Reproduce the text of the items below word for word, leaving out the pictures.

[Task data]
----

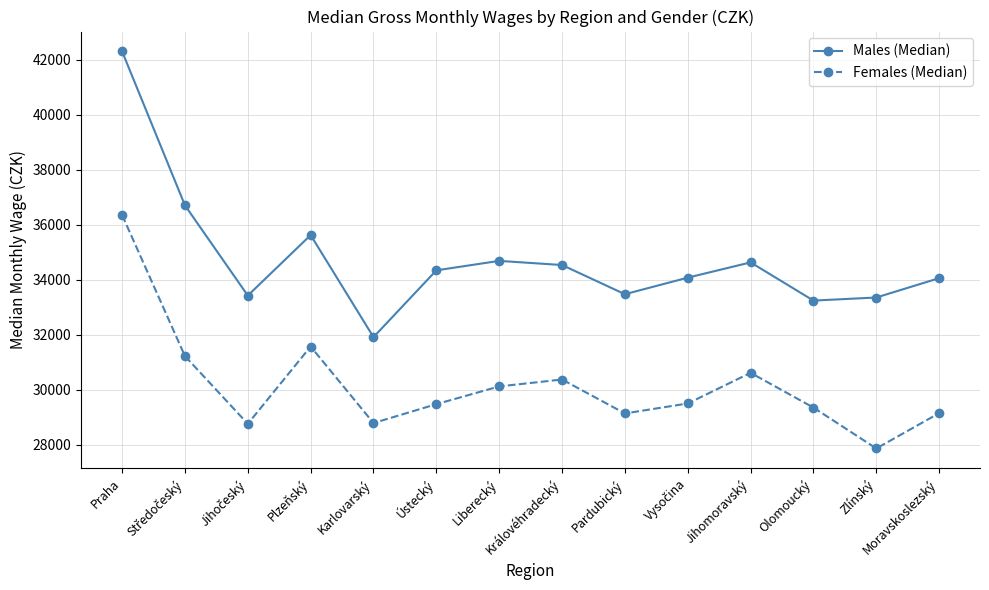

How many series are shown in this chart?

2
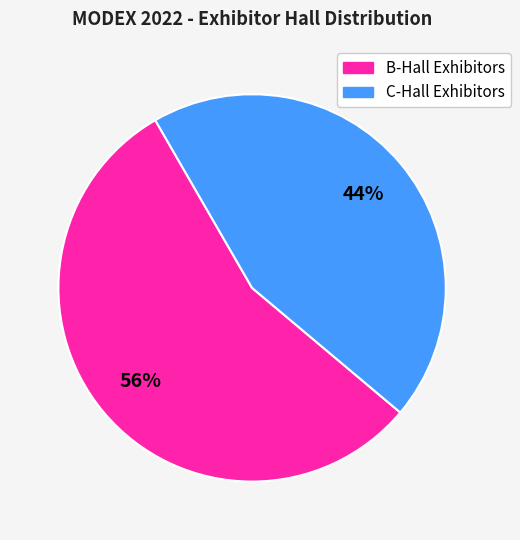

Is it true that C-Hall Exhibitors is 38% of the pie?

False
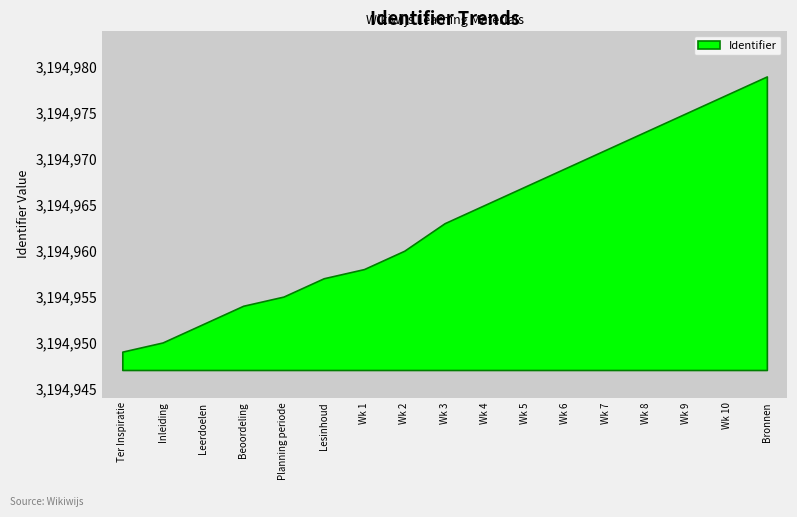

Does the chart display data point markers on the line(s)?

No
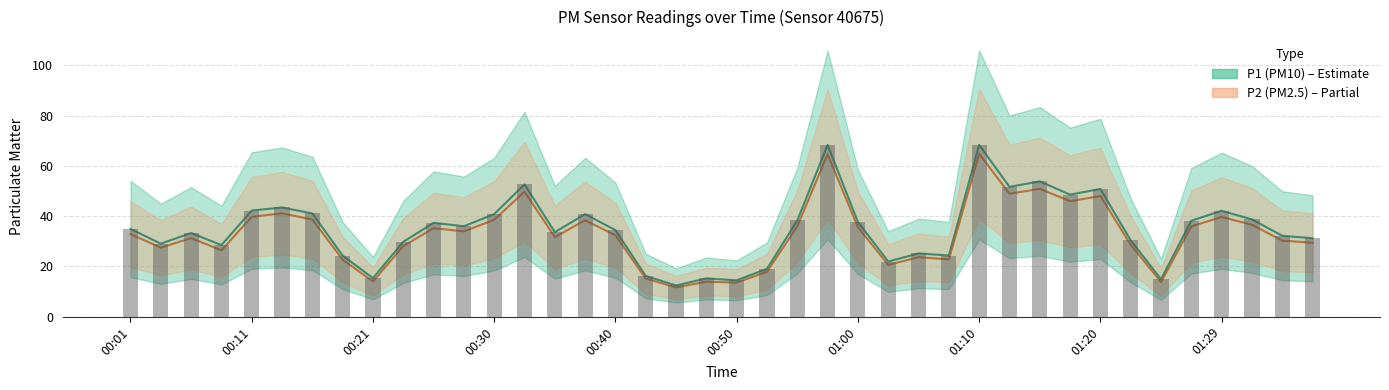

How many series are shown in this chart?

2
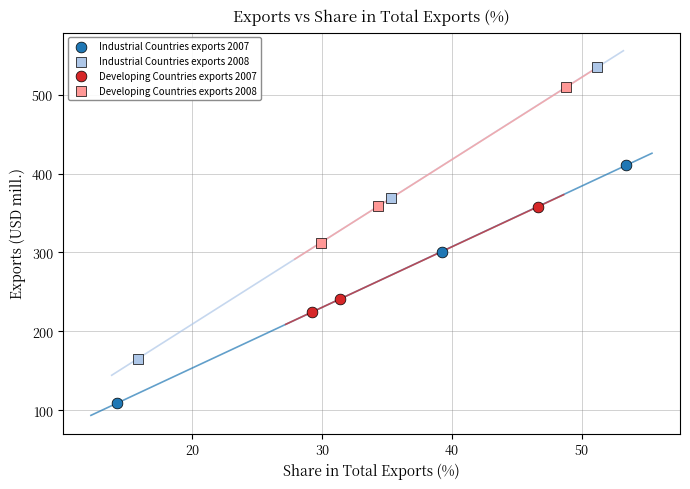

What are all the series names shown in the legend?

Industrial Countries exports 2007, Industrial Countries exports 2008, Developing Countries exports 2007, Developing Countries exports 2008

----

[Response for this exercise]
How many series are shown in this chart?

2

Is it true that C-Hall Exhibitors is 38% of the pie?

False

Does the chart display data point markers on the line(s)?

No

How many series are shown in this chart?

2

What are all the series names shown in the legend?

Industrial Countries exports 2007, Industrial Countries exports 2008, Developing Countries exports 2007, Developing Countries exports 2008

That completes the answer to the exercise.